The Tongan people first encountered Europeans in 1616, when the Dutch vessel Eendracht, captained by Willem Schouten, made a short visit to the islands for the purpose of engaging in trade. Later, other Dutch explorers arrived, including Jacob Le Maire (who visited the northern island of Niuatoputapu); and Abel Tasman (who visited Tongatapu and Haʻapai) in 1643. Later noteworthy European visitors included James Cook, of the British Royal Navy, in 1773, 1774, and 1777; Spanish Navy explorers Francisco Mourelle de la Rúa in 1781; Alessandro Malaspina in 1793; the first London missionaries in 1797; and the Wesleyan Methodist minister, Reverend Walter Lawry, in 1822.

Whaling vessels were among the earliest regular Western visitors. The first of these on record is the Ann & Hope, which was reported to have been seen among the islands of Tonga in June 1799. The last known whaling visitor was the Albatross in 1899. That ship arrived in Tonga seeking a re-supply of water, food and wood. The islands most regularly visited by Westerners were Ata, 'Eua, Ha'apai, Tongatapu and Vava'u. Sometimes Tongan men were recruited to serve as crewmen on these vessels.

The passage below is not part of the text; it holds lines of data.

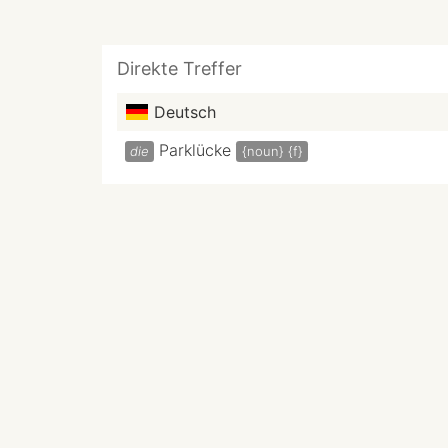
Direkte Treffer
Deutsch
Parklücke
die
{noun}
{f}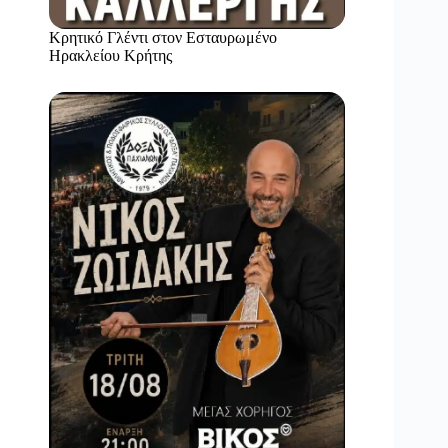
Κρητικό Γλέντι στον Εσταυρωμένο
Ηρακλείου Κρήτης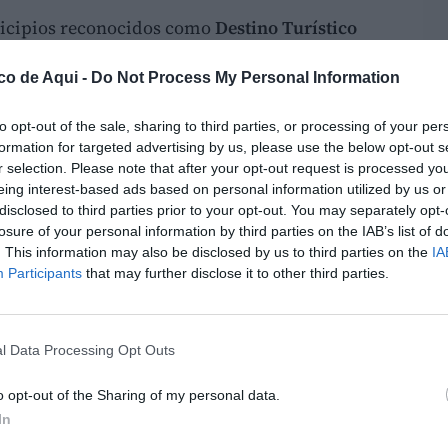
nicipios reconocidos como
Destino Turístico
, Fuenterrobles, Camporrobles, Sinarcas,
co de Aqui -
Do Not Process My Personal Information
do del Cabriel y Requena
, que abrirán
r la astronomía a todos los públicos.
to opt-out of the sale, sharing to third parties, or processing of your per
formation for targeted advertising by us, please use the below opt-out s
r expertos
r selection. Please note that after your opt-out request is processed y
eing interest-based ads based on personal information utilized by us or
on la participación de especialistas de la
disclosed to third parties prior to your opt-out. You may separately opt-
omía (AVA)
, que acompañarán a los asistentes
losure of your personal information by third parties on the IAB’s list of
o mediante telescopios y explicaciones
. This information may also be disclosed by us to third parties on the
IA
Participants
that may further disclose it to other third parties.
llas, constelaciones, nebulosas, cúmulos
l Data Processing Opt Outs
e requerirá inscripción previa individual para
menores.
o opt-out of the Sharing of my personal data.
LO
In
 Starlight 2026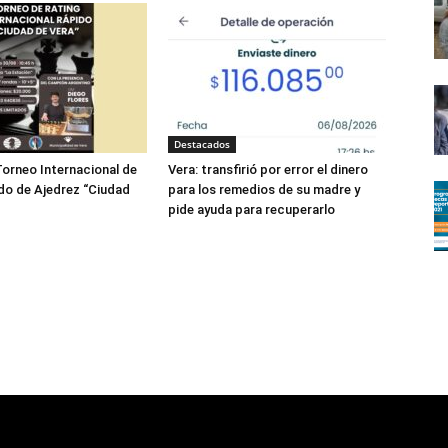
Destacados
 Torneo Internacional de
Vera: transfirió por error el dinero
do de Ajedrez “Ciudad
para los remedios de su madre y
pide ayuda para recuperarlo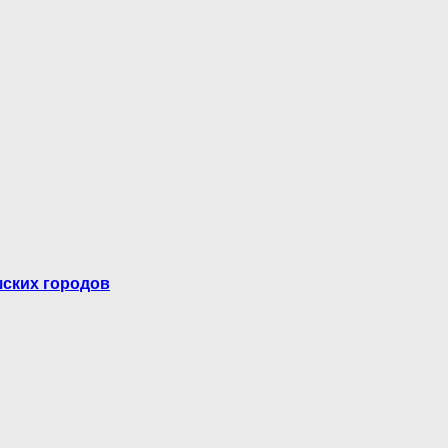
шских городов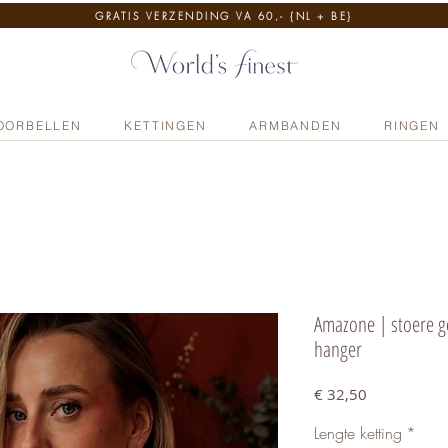
GRATIS VERZENDING VA 60,- {NL + BE}
OORBELLEN
KETTINGEN
ARMBANDEN
RINGEN
Amazone | stoere g
hanger
Prijs
€ 32,50
Lengte ketting
*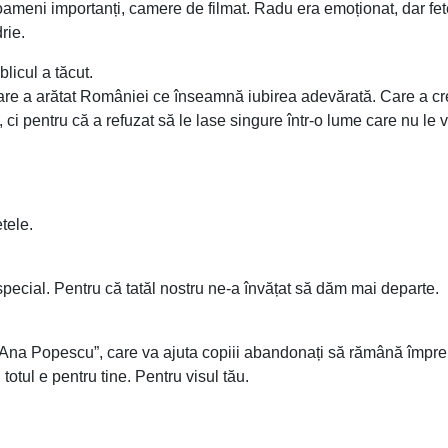
 oameni importanți, camere de filmat. Radu era emoționat, dar fete
rie.
licul a tăcut.
care a arătat României ce înseamnă iubirea adevărată. Care a cr
 ci pentru că a refuzat să le lase singure într-o lume care nu le v
tele.
 special. Pentru că tatăl nostru ne-a învățat să dăm mai departe.
și Ana Popescu”, care va ajuta copiii abandonați să rămână împr
otul e pentru tine. Pentru visul tău.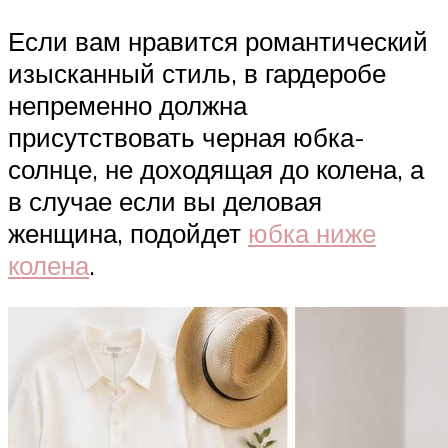
Если вам нравится романтический
изысканный стиль, в гардеробе
непременно должна
присутствовать черная юбка-
солнце, не доходящая до колена, а
в случае если вы деловая
женщина, подойдет
юбка ниже
колена
.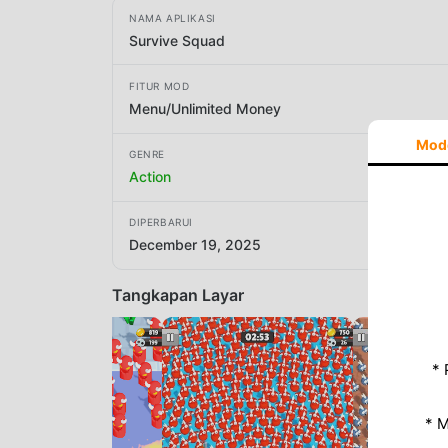
NAMA APLIKASI
Survive Squad
FITUR MOD
Menu/Unlimited Money
Mod
GENRE
Action
DIPERBARUI
December 19, 2025
Tangkapan Layar
* 
* 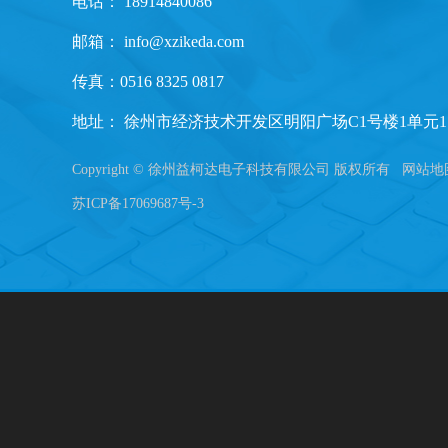
电话： 18914840086
邮箱：
info@xzikeda.com
传真：0516 8325 0817
地址： 徐州市经济技术开发区明阳广场C1号楼1单元1
Copyright © 徐州益柯达电子科技有限公司 版权所有
网站地
苏ICP备17069687号-3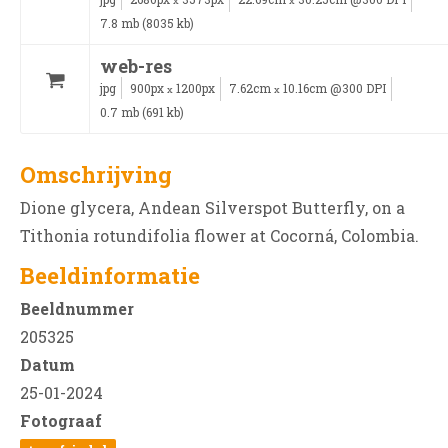
x
x
7.8 mb (8035 kb)
web-res
jpg
900px
1200px
7.62cm
10.16cm @300 DPI
x
x
0.7 mb (691 kb)
Omschrijving
Dione glycera, Andean Silverspot Butterfly, on a
Tithonia rotundifolia flower at Cocorná, Colombia.
Beeldinformatie
Beeldnummer
205325
Datum
25-01-2024
Fotograaf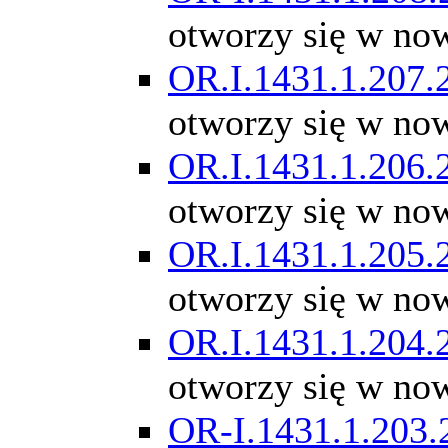
otworzy się w no
OR.I.1431.1.207.
otworzy się w no
OR.I.1431.1.206.
otworzy się w no
OR.I.1431.1.205.
otworzy się w no
OR.I.1431.1.204.
otworzy się w no
OR-I.1431.1.203.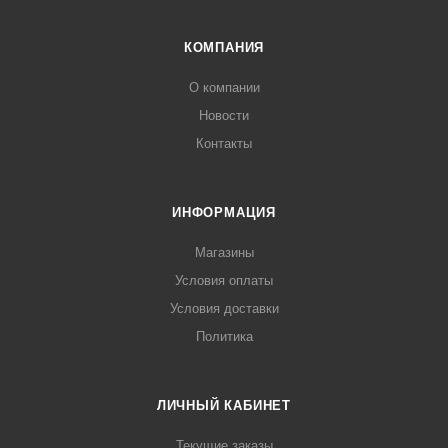
КОМПАНИЯ
О компании
Новости
Контакты
ИНФОРМАЦИЯ
Магазины
Условия оплаты
Условия доставки
Политика
ЛИЧНЫЙ КАБИНЕТ
Текущие заказы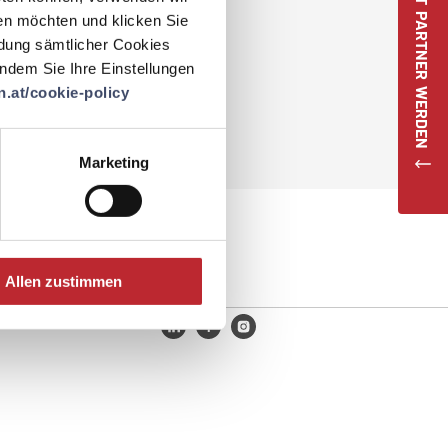
JETZT PARTNER WERDEN
en möchten und klicken Sie
ndung sämtlicher Cookies
 indem Sie Ihre Einstellungen
.at/cookie-policy
Marketing
Allen zustimmen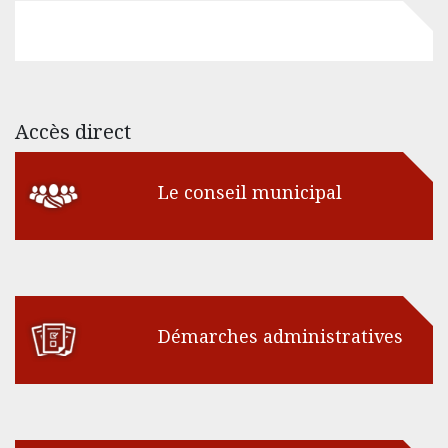
Accès direct
Le conseil municipal
Démarches administratives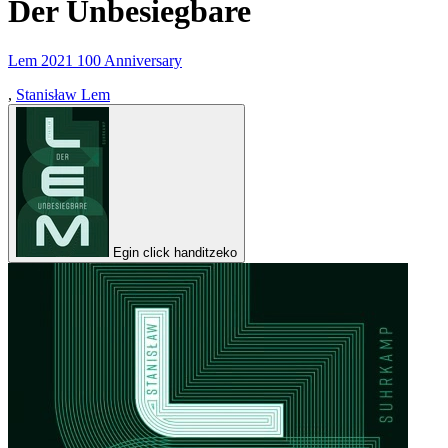
Der Unbesiegbare
Lem 2021 100 Anniversary
,
Stanisław Lem
Egin click handitzeko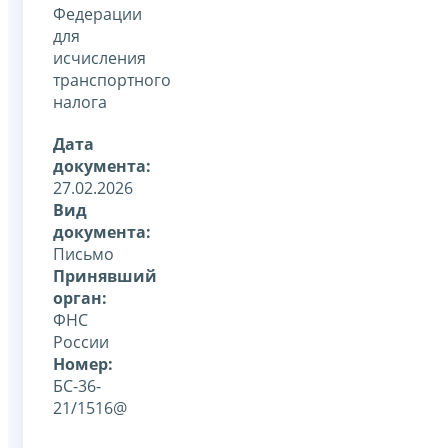
Федерации
для
исчисления
транспортного
налога
Дата
документа:
27.02.2026
Вид
документа:
Письмо
Принявший
орган:
ФНС
России
Номер:
БС-36-
21/1516@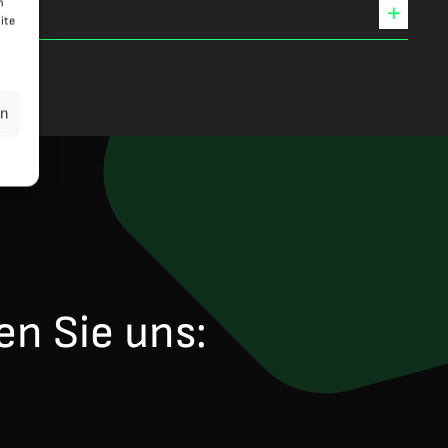
n
ite
en
en Sie uns: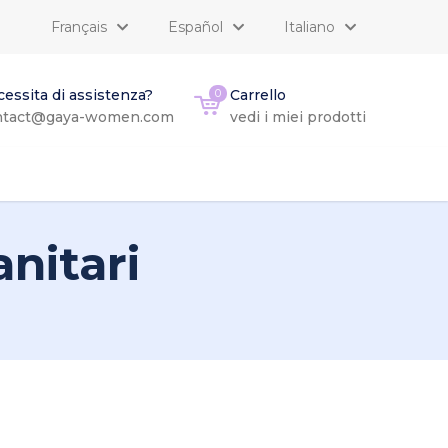
Français
Español
Italiano
essita di assistenza?
0
Carrello
ntact@gaya-women.com
vedi i miei prodotti
nitari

In 1845, an ambitious young Tongan warrior, strategist, and orator named Tāufaʻāhau united Tonga into a kingdom. He held the chiefly title of Tuʻi Kanokupolu, but had been baptised by Methodist missionaries with the name Siaosi ("George") in 1831. In 1875, with the help of missionary Shirley Waldemar Baker, he declared Tonga a constitutional monarchy; formally adopted the Western royal style; emancipated the "serfs"; enshrined a code of law, land tenure, and freedom of the press; and limited the power of the chiefs.